Uma das propostas para alimentar o fluxo de água nas represas é a redução da altura do espelho d’água mínima em Ilha Solteira (SP), que inviabilizaria por vários meses a navegabilidade da hidrovia Tietê-Paraná.
Apesar das medidas, o pesquisador e ex-engenheiro da Furnas, Renato Queiroz, em entrevista para o Brasil de Fato, argumentou que os apagões podem surgir por parte das distribuidoras e dispersos pelo país. Ou seja, a distribuidora justifica que não está recebendo energia e corta a carga, promovendo o apagão. Apagões localizados, que, segundo Queiroz, não são nada além de racionamento.
Governo quer ampliar uso das usinas termelétricas
Outra medida é acionar, entre outubro e novembro, o dobro do que hoje está sendo utilizado em usinas termelétricas. As usinas termelétricas, principalmente aquelas movidas a óleo diesel, são as mais caras e poluentes existentes.
O país já tem recorrido ao uso de usinas térmicas por conta da redução da capacidade das usinas hidrelétricas, que são dependentes do combustível importado. Segundo reportagem do Valor Econômico, os desembarques de GNL dos Estados Unidos bateram recorde neste ano, e a Petrobras está buscando mais quatro carregamentos da commodity no mercado à vista.

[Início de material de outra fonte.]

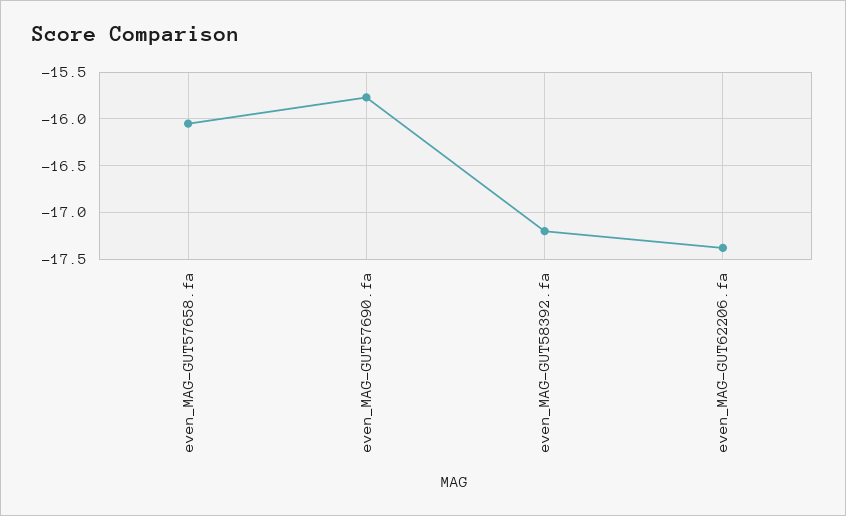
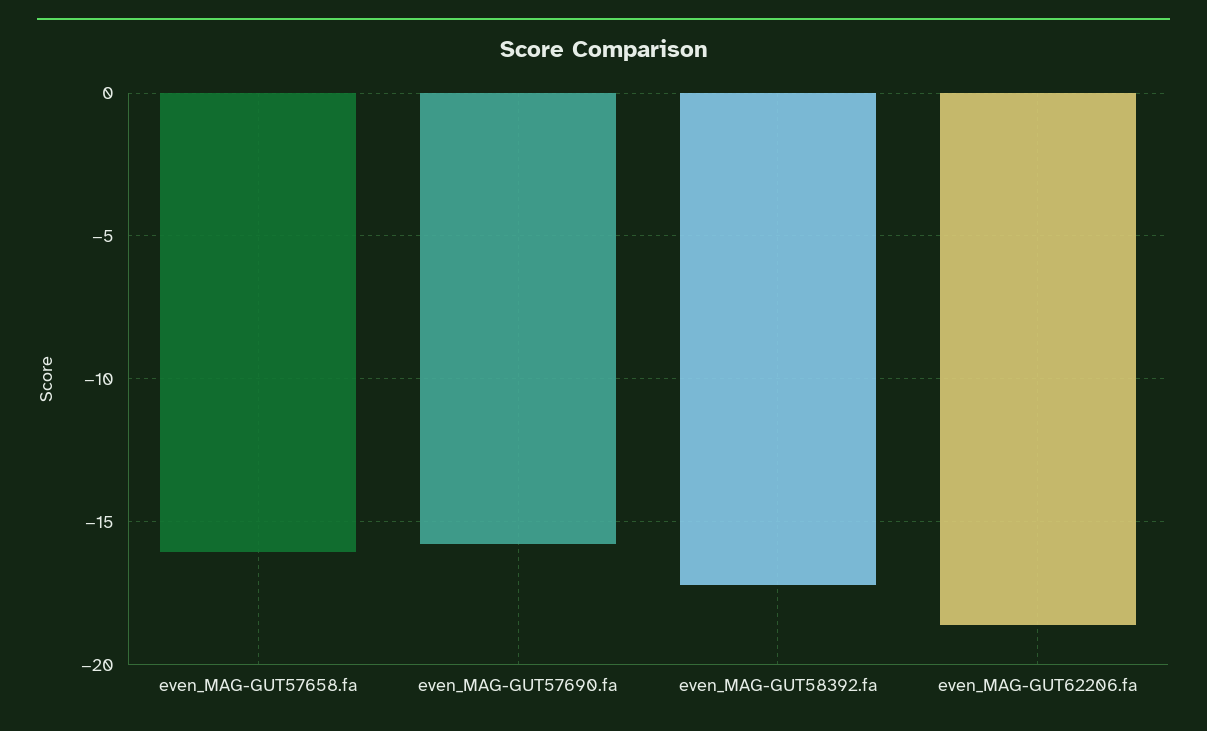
even_MAG-GUT62206.fa: -17.4 -> -18.5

De acordo com Renato Queiroz, a ampliação da capacidade de usinas termelétricas é prejudicial para a segurança energética do país, tendo em vista que, diferente das hidrelétricas, amplia a dependência nos setores estratégicos da indústria brasileira, não resolvendo o problema a longo prazo e aumentando as tarifas de energia no imediato.
O acionamento das usinas termelétricas eleva as tarifas de eletricidade, pela cobrança de uma taxa extra aplicada pela Aneel e pela perspectiva de maiores reajustes das tarifas das distribuidoras. Em maio, a Aneel (Agência Nacional de Energia Elétrica) já implementou a bandeira tarifária vermelha, patamar 1, o acréscimo de R$4,169. Em junho, a Agência aplicará o patamar 2 da bandeira tarifária vermelha, R$6,243 para cada 100kWh (quilowatt-hora) consumido.

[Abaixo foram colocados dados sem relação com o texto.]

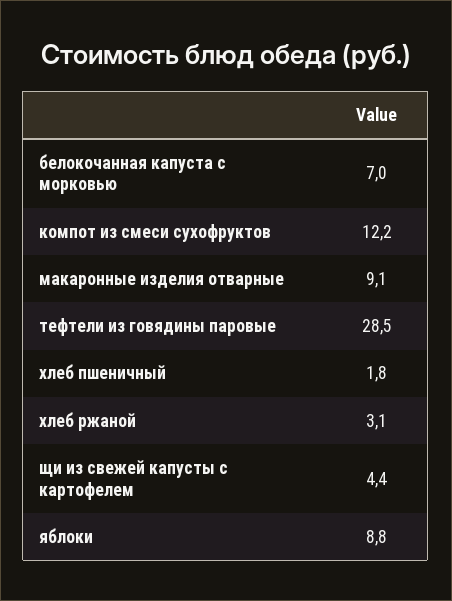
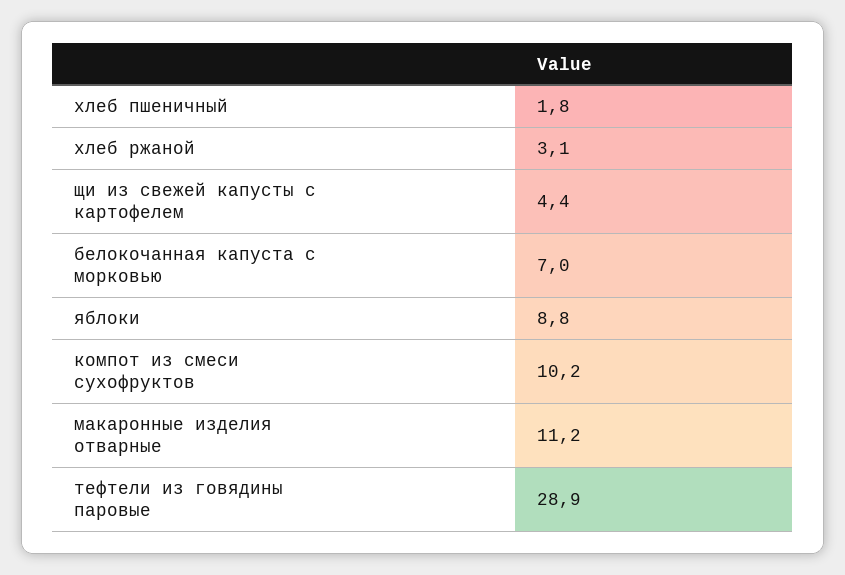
компот из смеси сухофруктов: 12.2 -> 10.2
макаронные изделия отварные: 9.1 -> 11.2
тефтели из говядины паровые: 28.5 -> 28.9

O aumento das tarifas da eletricidade também incide nos preços das compras dos trabalhadores. A escassez de água para irrigar lavouras de commodities, além da energia em preços altos, tende a elevar a inflação que já está em alta, segundo reportagem do Valor Econômico.
Crise energética é justificativa para privatizar a Eletrobras, segundo secretário do governo
Em entrevista à Jovem Pan, o secretário de política econômica do Ministério da Economia, Adolfo Sachsida, se utilizou da crise energética para defender a privatização, em curso, da Eletrobras.
“O que esse risco nos mostra? A necessidade de privatizarmos a Eletrobras”
Adolfo Sachsida
Segundo Renato Queiroz, no entanto, “vender a Eletrobras durante crise hídrica é tiro no escuro”. A perspectiva de privatização da estatal, que hoje possui cerca de R$14 bilhões em caixa, já pressiona os investimentos em obras, que estão paralisados.
A venda da estatal acirra a diminuição do quadro de funcionários e de investimentos, segundo o pesquisador, e impede ainda mais o planejamento estratégico de reversão do quadro de crise em que se encontra o país.
Para o pesquisador, o investimento em pesquisa pública dentro da estatal é indispensável para a formulação de outras estratégias para assegurar a segurança energética e a produção de energia limpa.